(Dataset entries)
——————

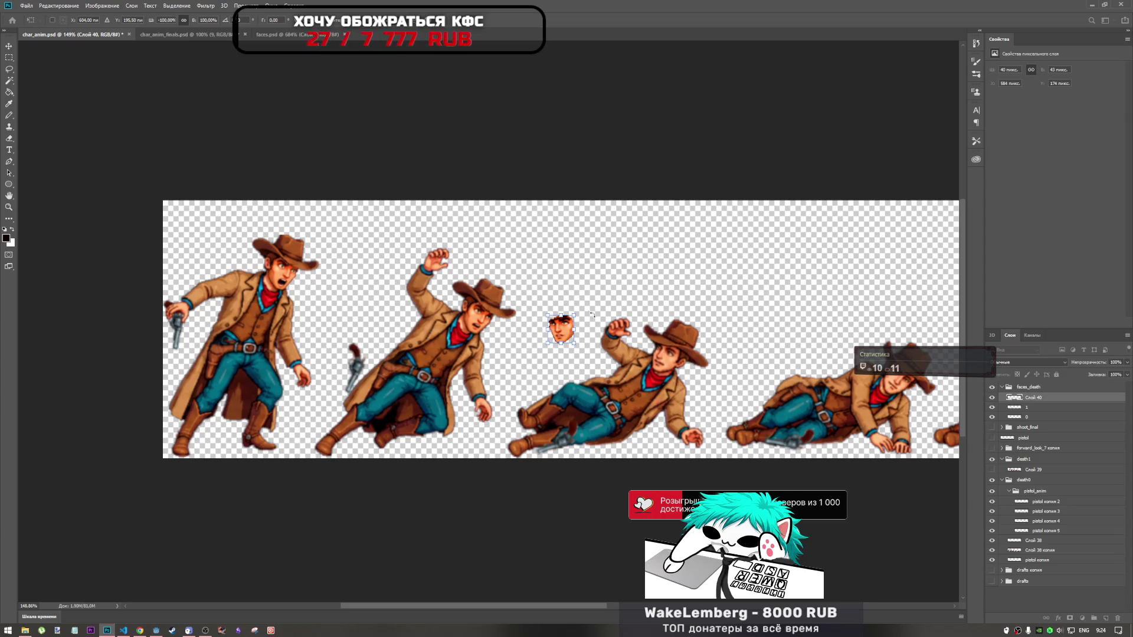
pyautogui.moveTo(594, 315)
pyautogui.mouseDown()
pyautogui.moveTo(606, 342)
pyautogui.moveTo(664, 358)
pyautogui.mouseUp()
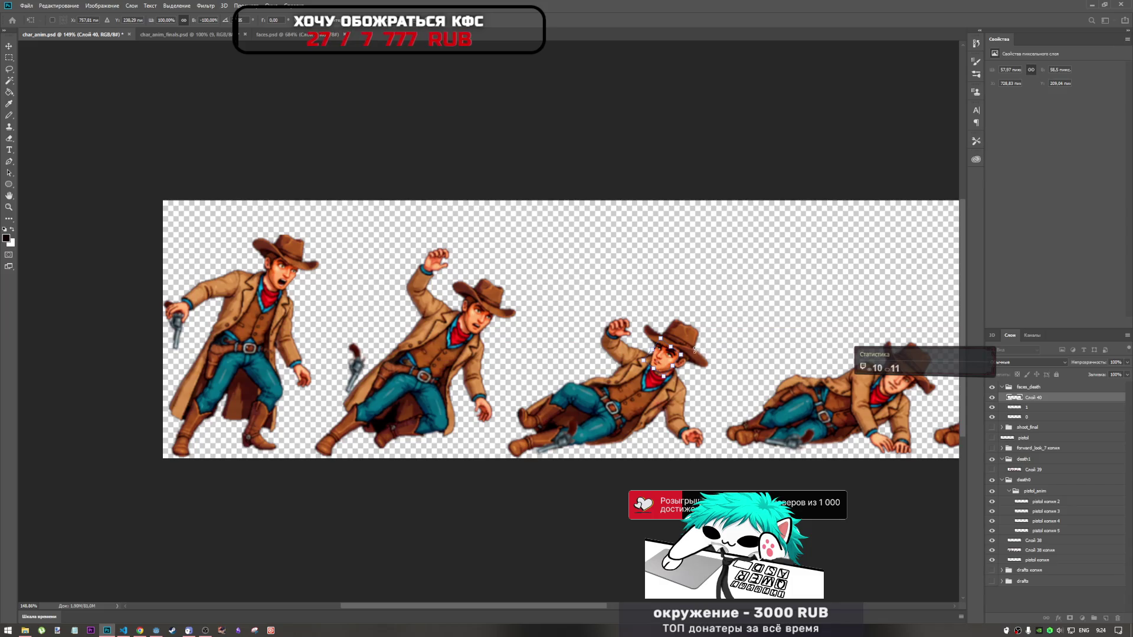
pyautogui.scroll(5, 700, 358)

——————

# Task description
Without the pictures, return the records above exactly as written.

# Result for this task
pyautogui.moveTo(594, 315)
pyautogui.mouseDown()
pyautogui.moveTo(606, 342)
pyautogui.moveTo(664, 358)
pyautogui.mouseUp()
pyautogui.scroll(5, 700, 358)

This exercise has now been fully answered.